Monday, 23 October 2017

Week 5 Class Practical: Part 5 - Hypershade & Displacement Mapping

The final part of this weeks practical shows what the hypershade window is, how to use it and the next step up from bump mapping; displacement mapping. To begin with, hypershade is a material explorer for your scene located at the top of the screen as a small spherical icon.


Clicking this icon will take you into the hypershade window with a list of any materials and textures you have worked with in this scene, amongst other things. Clicking on one of these will give you a preview of it on the spherical shape in the top right. You can also adjust many of the parameters of those materials in the property editor located beneath the preview sphere.


Holding right click on an object and selecting "Graph Network" will also show you all of the various objects this material has been applied to on your scene. This is very useful for keeping track of which materials have been applied where in the scene.

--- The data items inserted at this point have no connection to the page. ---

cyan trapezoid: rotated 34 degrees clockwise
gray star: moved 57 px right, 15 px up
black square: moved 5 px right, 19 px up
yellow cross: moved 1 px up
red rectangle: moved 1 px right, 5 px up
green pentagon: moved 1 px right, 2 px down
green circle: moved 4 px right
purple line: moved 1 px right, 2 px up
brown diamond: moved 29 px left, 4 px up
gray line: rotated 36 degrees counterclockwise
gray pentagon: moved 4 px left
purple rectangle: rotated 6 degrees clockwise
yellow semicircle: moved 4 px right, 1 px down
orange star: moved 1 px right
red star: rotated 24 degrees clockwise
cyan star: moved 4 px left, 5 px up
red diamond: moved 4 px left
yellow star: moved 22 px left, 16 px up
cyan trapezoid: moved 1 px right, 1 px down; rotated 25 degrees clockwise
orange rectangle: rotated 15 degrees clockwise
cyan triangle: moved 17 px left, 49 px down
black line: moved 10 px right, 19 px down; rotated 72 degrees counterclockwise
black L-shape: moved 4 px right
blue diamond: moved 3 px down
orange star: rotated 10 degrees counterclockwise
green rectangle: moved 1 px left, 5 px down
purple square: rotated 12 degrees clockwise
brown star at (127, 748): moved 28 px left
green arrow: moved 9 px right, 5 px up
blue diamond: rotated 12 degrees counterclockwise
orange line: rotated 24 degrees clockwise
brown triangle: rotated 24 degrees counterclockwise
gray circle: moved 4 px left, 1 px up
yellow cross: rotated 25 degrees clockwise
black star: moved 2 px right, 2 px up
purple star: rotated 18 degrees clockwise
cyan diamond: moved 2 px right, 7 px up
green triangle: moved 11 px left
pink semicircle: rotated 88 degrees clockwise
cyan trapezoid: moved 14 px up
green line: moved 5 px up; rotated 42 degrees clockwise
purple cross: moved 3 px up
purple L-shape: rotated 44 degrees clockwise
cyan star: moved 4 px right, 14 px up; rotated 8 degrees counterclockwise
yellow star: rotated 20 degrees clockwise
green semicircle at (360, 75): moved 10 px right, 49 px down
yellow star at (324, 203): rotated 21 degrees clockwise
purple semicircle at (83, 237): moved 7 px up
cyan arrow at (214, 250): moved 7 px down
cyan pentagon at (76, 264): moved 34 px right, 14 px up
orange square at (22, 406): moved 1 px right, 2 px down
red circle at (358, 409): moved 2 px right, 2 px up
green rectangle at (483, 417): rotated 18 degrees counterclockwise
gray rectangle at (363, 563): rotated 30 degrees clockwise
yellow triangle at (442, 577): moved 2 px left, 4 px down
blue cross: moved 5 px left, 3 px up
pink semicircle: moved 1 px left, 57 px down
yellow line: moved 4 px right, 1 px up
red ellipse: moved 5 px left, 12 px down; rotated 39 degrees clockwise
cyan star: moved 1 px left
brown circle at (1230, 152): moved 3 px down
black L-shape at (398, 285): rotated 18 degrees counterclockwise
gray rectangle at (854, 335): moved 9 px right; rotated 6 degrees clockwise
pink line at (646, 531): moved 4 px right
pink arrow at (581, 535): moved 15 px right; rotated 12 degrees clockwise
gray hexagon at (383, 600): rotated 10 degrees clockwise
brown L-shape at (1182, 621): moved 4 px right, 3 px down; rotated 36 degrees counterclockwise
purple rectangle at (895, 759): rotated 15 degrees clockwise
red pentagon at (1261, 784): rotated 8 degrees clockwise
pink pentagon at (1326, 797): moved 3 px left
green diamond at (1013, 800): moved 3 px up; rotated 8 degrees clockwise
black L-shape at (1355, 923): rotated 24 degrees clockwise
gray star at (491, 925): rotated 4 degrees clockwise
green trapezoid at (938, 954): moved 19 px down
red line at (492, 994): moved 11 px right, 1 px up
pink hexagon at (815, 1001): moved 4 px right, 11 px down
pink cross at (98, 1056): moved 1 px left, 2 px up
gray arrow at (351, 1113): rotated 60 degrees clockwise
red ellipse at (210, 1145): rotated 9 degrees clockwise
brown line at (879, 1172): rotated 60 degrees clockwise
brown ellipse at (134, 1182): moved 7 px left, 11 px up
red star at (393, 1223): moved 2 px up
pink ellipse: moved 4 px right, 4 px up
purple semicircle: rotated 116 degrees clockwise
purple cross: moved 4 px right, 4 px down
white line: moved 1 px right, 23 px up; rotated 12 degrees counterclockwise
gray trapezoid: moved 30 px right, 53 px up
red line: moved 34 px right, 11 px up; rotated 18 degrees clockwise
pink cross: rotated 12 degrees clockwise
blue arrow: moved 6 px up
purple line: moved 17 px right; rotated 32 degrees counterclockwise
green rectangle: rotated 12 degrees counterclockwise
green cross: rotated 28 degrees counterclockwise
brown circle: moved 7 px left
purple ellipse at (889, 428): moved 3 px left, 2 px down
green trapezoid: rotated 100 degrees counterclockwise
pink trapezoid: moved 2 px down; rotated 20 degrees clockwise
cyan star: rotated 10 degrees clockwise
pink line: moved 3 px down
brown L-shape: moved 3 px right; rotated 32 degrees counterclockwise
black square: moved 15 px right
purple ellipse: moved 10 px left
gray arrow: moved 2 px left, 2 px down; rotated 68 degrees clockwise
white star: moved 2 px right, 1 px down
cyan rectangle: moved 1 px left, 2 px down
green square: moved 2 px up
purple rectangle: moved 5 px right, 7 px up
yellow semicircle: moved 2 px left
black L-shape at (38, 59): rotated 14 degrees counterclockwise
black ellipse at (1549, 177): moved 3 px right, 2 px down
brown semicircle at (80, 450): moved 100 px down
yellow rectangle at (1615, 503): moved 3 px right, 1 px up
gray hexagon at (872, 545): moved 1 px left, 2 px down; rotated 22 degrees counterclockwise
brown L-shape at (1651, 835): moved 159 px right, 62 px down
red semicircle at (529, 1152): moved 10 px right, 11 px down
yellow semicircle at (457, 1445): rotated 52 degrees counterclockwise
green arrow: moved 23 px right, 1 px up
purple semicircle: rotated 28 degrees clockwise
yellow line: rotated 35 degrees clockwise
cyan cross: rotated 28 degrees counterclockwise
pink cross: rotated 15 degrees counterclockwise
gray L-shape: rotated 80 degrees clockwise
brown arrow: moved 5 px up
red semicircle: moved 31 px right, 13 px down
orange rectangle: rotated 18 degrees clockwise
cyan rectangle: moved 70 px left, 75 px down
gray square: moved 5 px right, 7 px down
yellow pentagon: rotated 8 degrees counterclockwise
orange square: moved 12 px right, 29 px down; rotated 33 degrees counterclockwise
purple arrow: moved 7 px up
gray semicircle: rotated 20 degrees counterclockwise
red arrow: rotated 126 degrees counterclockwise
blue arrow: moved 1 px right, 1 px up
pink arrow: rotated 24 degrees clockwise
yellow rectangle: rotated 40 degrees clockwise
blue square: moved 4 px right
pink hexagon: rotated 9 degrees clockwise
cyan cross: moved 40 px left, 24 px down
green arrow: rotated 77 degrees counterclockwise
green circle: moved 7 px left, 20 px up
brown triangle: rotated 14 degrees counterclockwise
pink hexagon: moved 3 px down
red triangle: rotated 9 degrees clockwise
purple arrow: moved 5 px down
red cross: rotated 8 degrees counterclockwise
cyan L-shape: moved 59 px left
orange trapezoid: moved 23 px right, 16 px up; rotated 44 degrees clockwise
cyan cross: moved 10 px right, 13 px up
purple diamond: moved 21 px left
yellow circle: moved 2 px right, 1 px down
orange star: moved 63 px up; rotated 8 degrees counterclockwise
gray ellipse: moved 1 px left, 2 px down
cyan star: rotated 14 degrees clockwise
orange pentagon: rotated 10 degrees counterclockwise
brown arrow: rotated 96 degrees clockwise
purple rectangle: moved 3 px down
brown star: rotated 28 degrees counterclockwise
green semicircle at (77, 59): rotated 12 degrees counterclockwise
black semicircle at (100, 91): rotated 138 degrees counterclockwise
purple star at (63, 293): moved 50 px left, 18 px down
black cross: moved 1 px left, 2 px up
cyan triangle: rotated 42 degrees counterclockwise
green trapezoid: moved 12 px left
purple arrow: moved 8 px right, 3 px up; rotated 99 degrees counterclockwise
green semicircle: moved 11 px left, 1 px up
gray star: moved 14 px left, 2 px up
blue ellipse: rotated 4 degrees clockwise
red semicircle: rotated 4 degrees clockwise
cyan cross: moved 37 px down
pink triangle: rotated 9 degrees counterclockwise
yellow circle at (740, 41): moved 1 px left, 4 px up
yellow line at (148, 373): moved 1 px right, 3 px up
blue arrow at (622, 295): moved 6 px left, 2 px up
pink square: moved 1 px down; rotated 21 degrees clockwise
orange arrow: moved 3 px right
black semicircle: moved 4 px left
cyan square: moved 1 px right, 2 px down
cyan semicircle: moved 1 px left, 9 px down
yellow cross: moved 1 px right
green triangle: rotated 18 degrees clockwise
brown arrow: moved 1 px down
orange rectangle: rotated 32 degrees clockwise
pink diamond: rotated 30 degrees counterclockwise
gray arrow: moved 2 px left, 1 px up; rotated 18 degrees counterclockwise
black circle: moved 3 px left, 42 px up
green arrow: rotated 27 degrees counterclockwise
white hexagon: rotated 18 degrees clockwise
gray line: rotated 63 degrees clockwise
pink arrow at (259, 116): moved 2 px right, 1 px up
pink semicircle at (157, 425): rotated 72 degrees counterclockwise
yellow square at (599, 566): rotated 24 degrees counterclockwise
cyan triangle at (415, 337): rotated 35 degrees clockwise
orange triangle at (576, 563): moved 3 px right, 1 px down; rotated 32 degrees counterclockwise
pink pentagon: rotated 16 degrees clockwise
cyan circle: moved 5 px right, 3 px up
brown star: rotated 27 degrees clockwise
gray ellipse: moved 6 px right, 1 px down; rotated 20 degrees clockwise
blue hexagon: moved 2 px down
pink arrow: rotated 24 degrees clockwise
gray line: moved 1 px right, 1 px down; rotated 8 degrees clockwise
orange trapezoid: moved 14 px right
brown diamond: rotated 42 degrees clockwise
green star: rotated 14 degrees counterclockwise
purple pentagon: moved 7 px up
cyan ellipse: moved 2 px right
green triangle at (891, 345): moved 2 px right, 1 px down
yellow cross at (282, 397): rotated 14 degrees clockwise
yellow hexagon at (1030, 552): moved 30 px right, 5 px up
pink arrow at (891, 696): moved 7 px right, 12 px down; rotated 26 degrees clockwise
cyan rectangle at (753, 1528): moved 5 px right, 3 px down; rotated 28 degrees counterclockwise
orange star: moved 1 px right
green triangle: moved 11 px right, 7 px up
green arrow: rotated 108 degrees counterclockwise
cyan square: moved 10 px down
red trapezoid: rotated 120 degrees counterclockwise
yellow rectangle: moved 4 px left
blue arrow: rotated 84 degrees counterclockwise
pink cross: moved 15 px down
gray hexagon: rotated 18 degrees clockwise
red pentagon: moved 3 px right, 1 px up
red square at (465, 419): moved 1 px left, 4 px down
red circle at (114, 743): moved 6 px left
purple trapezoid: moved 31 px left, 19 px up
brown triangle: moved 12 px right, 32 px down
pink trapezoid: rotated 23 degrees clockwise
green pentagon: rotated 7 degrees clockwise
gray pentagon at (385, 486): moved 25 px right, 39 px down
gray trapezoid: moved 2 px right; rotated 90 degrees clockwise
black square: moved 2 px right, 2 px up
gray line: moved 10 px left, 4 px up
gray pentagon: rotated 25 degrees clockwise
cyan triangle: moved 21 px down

Finally in this practical I have learned about the use of displacement mapping. When using a bump map on an object the texture will give the illusion of depth using light and shadow, sometimes however you need the actual geometry to have depth to make a more realistic model. Displacement mapping allows you to add this depth to the geometry at render at the cost of a longer render time but still keeping the poly count low on your models. This type of mapping is applied in much the same way as bump mapping, by selecting an object and applying a texture to it. In this example I have made a sphere and applied the "blinn" texture to it. Once added I accessed the material panel in the attributes editor and clicked a small box with a outwards facing arrow to take me to the "Shading Group Attributes" parameters, as shown below.



Once in this menu I clicked the small chequered box next to the "Displacement Mat." parameter in order to load a displacement texture. In this particular example I chose the "Cloth" procedural texture map with extreme parameters to apply to this shape, however bitmap textures will also work for this. After rendering the scene the effect on the sphere was not only the effective "appearance" of depth, but an actual change in the geometry as seen below.